Work required: In the listing below, switch "pixels" to "px" wherever it occurs and reproduce the whole listing with nothing else altered. Omit the pictures.

Extracted records:
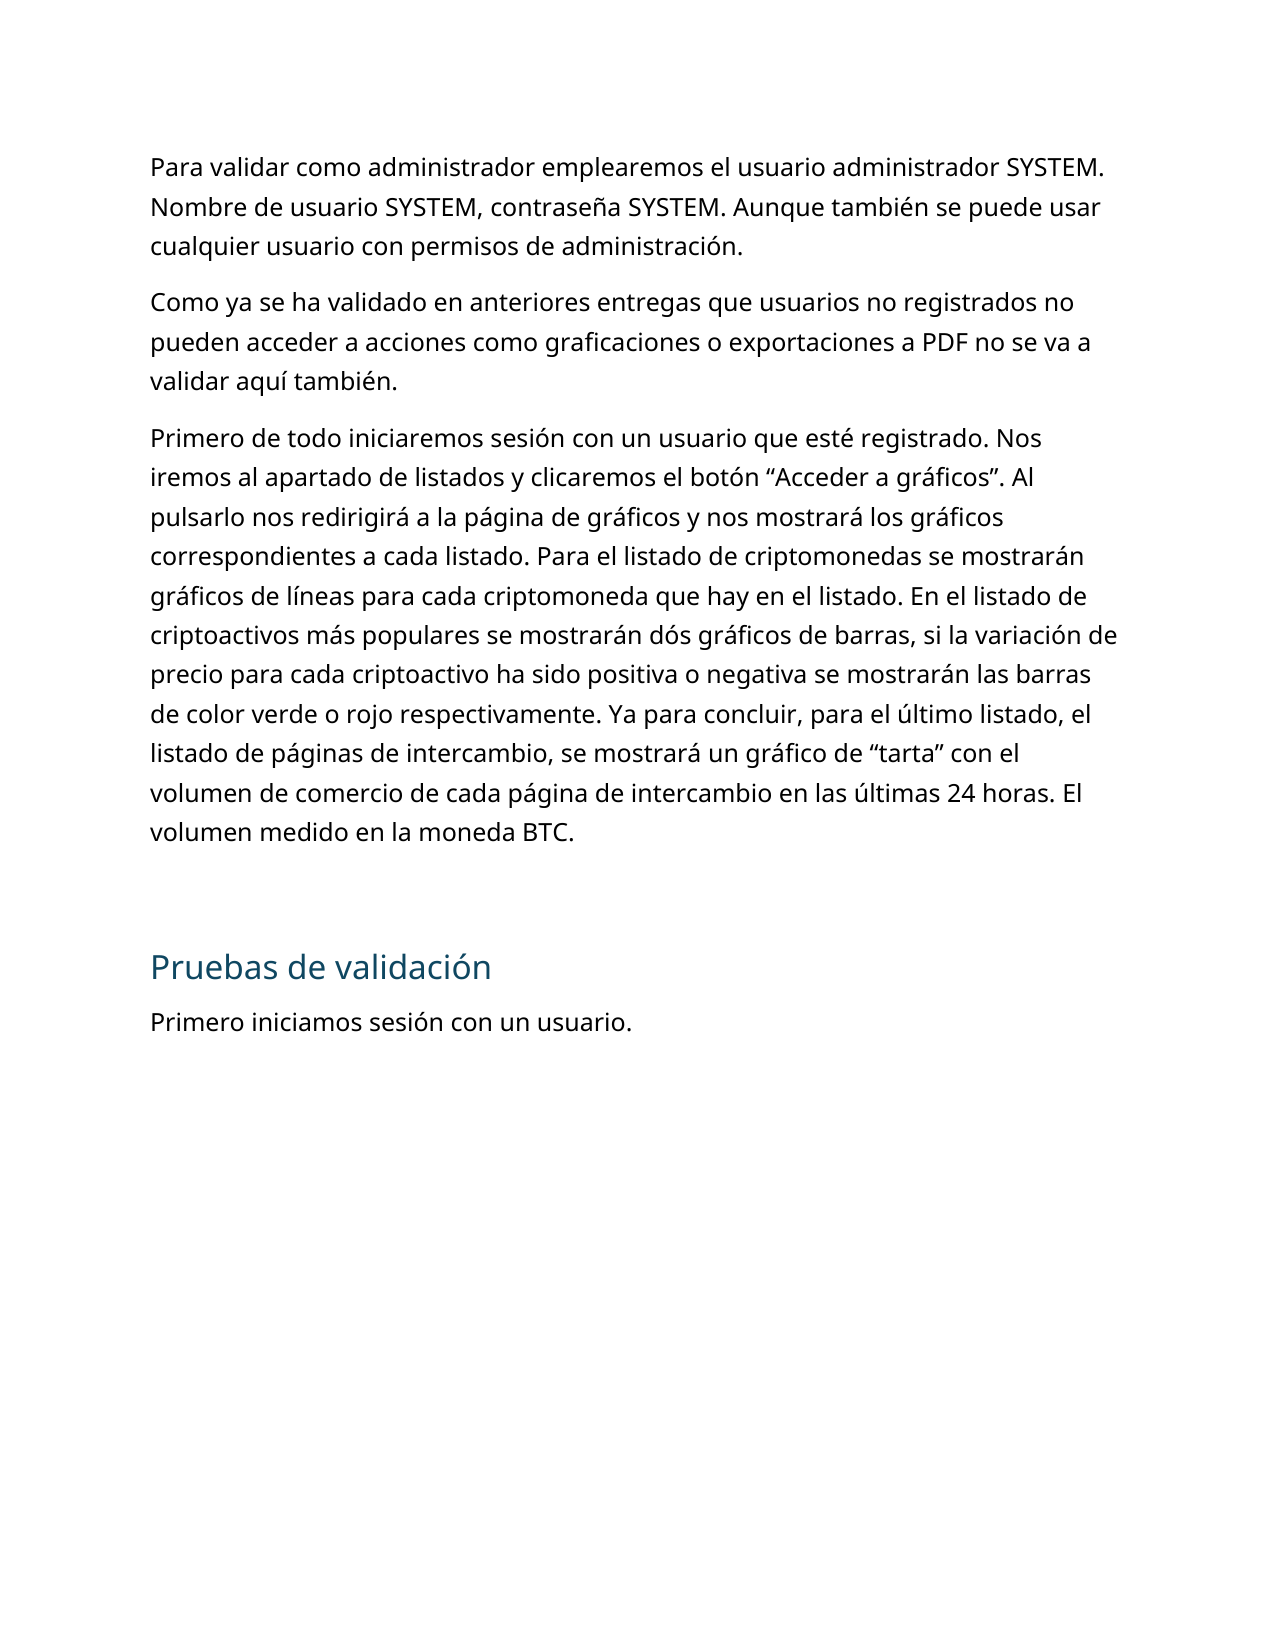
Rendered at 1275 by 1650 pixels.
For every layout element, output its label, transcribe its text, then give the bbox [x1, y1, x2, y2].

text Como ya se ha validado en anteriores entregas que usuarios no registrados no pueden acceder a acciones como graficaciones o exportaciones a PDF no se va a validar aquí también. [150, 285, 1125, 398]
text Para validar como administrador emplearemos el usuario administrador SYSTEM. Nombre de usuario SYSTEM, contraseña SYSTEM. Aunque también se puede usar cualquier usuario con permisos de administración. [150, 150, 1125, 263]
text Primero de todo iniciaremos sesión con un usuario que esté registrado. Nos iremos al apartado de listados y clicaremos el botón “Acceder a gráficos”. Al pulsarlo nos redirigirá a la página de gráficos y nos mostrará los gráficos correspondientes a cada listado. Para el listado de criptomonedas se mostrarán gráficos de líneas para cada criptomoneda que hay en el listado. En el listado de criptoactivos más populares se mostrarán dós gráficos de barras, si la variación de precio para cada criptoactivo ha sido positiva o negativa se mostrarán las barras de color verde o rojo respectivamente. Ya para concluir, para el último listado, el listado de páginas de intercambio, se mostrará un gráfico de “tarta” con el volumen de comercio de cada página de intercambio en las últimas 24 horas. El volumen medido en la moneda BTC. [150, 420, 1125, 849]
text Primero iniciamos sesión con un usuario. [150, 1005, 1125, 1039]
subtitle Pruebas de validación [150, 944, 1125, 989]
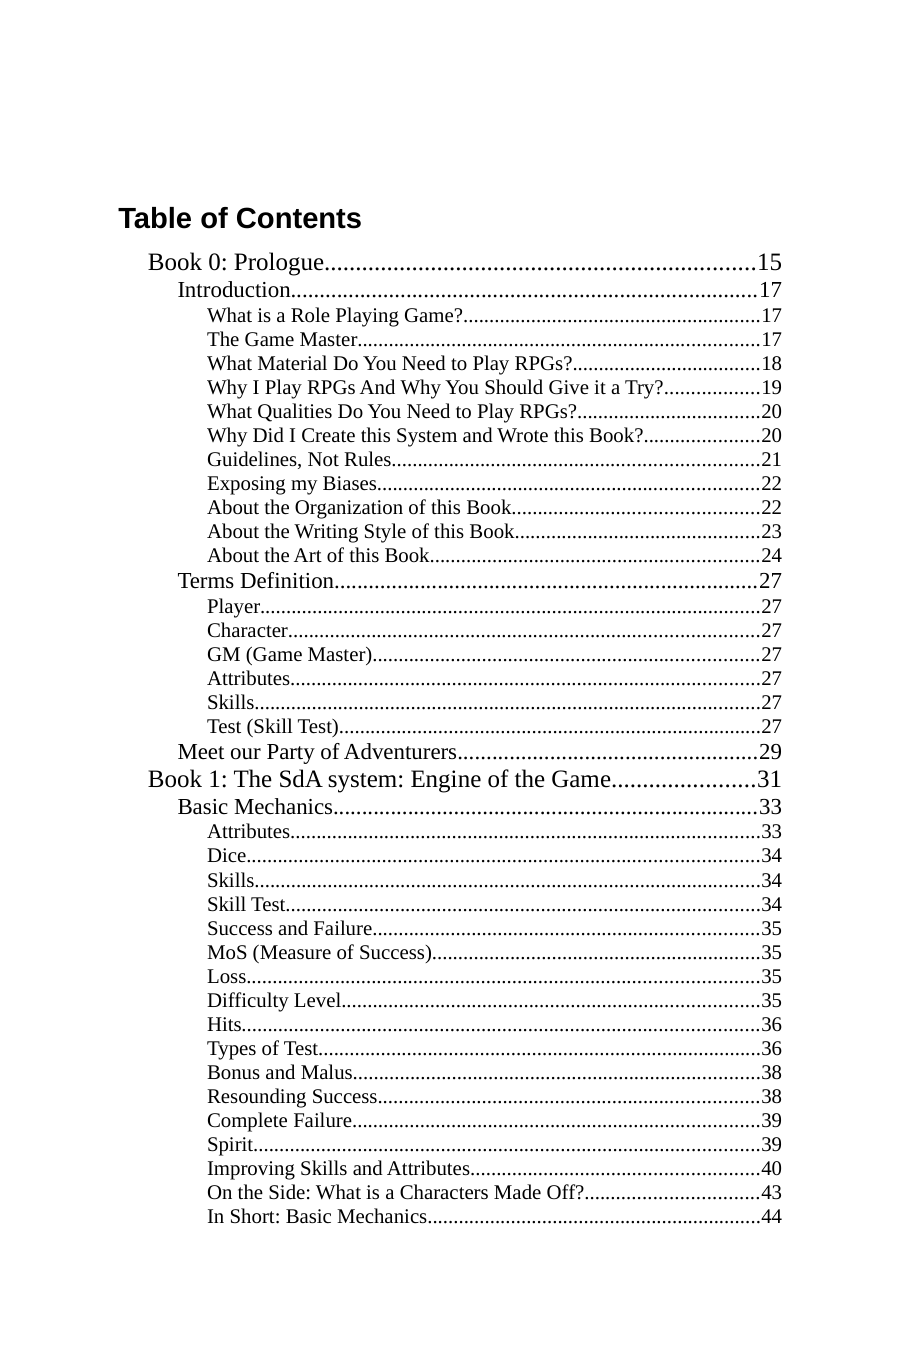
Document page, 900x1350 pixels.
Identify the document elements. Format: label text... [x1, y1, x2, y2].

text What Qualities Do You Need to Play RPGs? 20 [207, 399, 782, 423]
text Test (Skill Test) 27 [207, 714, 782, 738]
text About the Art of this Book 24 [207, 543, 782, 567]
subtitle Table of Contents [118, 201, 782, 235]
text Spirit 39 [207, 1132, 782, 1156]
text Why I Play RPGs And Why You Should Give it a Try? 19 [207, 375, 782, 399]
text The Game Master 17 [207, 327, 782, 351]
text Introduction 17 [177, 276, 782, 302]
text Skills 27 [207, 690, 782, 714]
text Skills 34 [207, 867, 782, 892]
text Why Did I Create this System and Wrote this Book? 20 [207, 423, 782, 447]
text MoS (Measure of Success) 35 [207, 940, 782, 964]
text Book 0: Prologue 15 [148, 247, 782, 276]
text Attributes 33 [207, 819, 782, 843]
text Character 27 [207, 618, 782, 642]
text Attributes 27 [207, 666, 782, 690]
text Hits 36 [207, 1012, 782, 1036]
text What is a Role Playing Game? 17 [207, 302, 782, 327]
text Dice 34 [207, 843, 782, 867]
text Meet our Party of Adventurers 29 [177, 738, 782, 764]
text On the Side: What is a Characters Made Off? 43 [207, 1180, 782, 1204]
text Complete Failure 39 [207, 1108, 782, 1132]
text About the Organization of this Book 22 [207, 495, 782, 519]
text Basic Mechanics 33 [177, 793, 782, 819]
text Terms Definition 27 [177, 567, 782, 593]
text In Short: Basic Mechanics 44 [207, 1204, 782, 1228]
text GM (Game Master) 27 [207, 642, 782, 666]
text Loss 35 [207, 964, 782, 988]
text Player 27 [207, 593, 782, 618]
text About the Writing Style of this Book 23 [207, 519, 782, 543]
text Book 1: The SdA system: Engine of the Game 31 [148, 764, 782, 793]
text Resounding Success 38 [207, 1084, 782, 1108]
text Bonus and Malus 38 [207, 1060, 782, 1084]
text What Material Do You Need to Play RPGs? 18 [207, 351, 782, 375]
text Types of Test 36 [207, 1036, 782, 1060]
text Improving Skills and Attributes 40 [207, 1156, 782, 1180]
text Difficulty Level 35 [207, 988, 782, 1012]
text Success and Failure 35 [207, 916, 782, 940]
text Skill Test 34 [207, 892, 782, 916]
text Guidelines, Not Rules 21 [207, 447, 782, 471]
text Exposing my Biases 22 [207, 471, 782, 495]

Solution for this problem:
Rendered at 1275 by 1650 px.
For every layout element, output its label, transcribe its text, then give the bbox [x1, y1, x2, y2].

text Como ya se ha validado en anteriores entregas que usuarios no registrados no pueden acceder a acciones como graficaciones o exportaciones a PDF no se va a validar aquí también. [150, 285, 1125, 398]
text Para validar como administrador emplearemos el usuario administrador SYSTEM. Nombre de usuario SYSTEM, contraseña SYSTEM. Aunque también se puede usar cualquier usuario con permisos de administración. [150, 150, 1125, 263]
text Primero de todo iniciaremos sesión con un usuario que esté registrado. Nos iremos al apartado de listados y clicaremos el botón “Acceder a gráficos”. Al pulsarlo nos redirigirá a la página de gráficos y nos mostrará los gráficos correspondientes a cada listado. Para el listado de criptomonedas se mostrarán gráficos de líneas para cada criptomoneda que hay en el listado. En el listado de criptoactivos más populares se mostrarán dós gráficos de barras, si la variación de precio para cada criptoactivo ha sido positiva o negativa se mostrarán las barras de color verde o rojo respectivamente. Ya para concluir, para el último listado, el listado de páginas de intercambio, se mostrará un gráfico de “tarta” con el volumen de comercio de cada página de intercambio en las últimas 24 horas. El volumen medido en la moneda BTC. [150, 420, 1125, 849]
text Primero iniciamos sesión con un usuario. [150, 1005, 1125, 1039]
subtitle Pruebas de validación [150, 944, 1125, 989]
Document page, 900x1350 px.
Identify the document elements. Format: label text... [x1, y1, x2, y2].

text What Qualities Do You Need to Play RPGs? 20 [207, 399, 782, 423]
text Test (Skill Test) 27 [207, 714, 782, 738]
text About the Art of this Book 24 [207, 543, 782, 567]
subtitle Table of Contents [118, 201, 782, 235]
text Spirit 39 [207, 1132, 782, 1156]
text Why I Play RPGs And Why You Should Give it a Try? 19 [207, 375, 782, 399]
text The Game Master 17 [207, 327, 782, 351]
text Introduction 17 [177, 276, 782, 302]
text Skills 27 [207, 690, 782, 714]
text Skills 34 [207, 867, 782, 892]
text Why Did I Create this System and Wrote this Book? 20 [207, 423, 782, 447]
text MoS (Measure of Success) 35 [207, 940, 782, 964]
text Book 0: Prologue 15 [148, 247, 782, 276]
text Attributes 33 [207, 819, 782, 843]
text Character 27 [207, 618, 782, 642]
text Attributes 27 [207, 666, 782, 690]
text Hits 36 [207, 1012, 782, 1036]
text What is a Role Playing Game? 17 [207, 302, 782, 327]
text Dice 34 [207, 843, 782, 867]
text Meet our Party of Adventurers 29 [177, 738, 782, 764]
text On the Side: What is a Characters Made Off? 43 [207, 1180, 782, 1204]
text Complete Failure 39 [207, 1108, 782, 1132]
text About the Organization of this Book 22 [207, 495, 782, 519]
text Basic Mechanics 33 [177, 793, 782, 819]
text Terms Definition 27 [177, 567, 782, 593]
text In Short: Basic Mechanics 44 [207, 1204, 782, 1228]
text GM (Game Master) 27 [207, 642, 782, 666]
text Loss 35 [207, 964, 782, 988]
text Player 27 [207, 593, 782, 618]
text About the Writing Style of this Book 23 [207, 519, 782, 543]
text Book 1: The SdA system: Engine of the Game 31 [148, 764, 782, 793]
text Resounding Success 38 [207, 1084, 782, 1108]
text Bonus and Malus 38 [207, 1060, 782, 1084]
text What Material Do You Need to Play RPGs? 18 [207, 351, 782, 375]
text Types of Test 36 [207, 1036, 782, 1060]
text Improving Skills and Attributes 40 [207, 1156, 782, 1180]
text Difficulty Level 35 [207, 988, 782, 1012]
text Success and Failure 35 [207, 916, 782, 940]
text Skill Test 34 [207, 892, 782, 916]
text Guidelines, Not Rules 21 [207, 447, 782, 471]
text Exposing my Biases 22 [207, 471, 782, 495]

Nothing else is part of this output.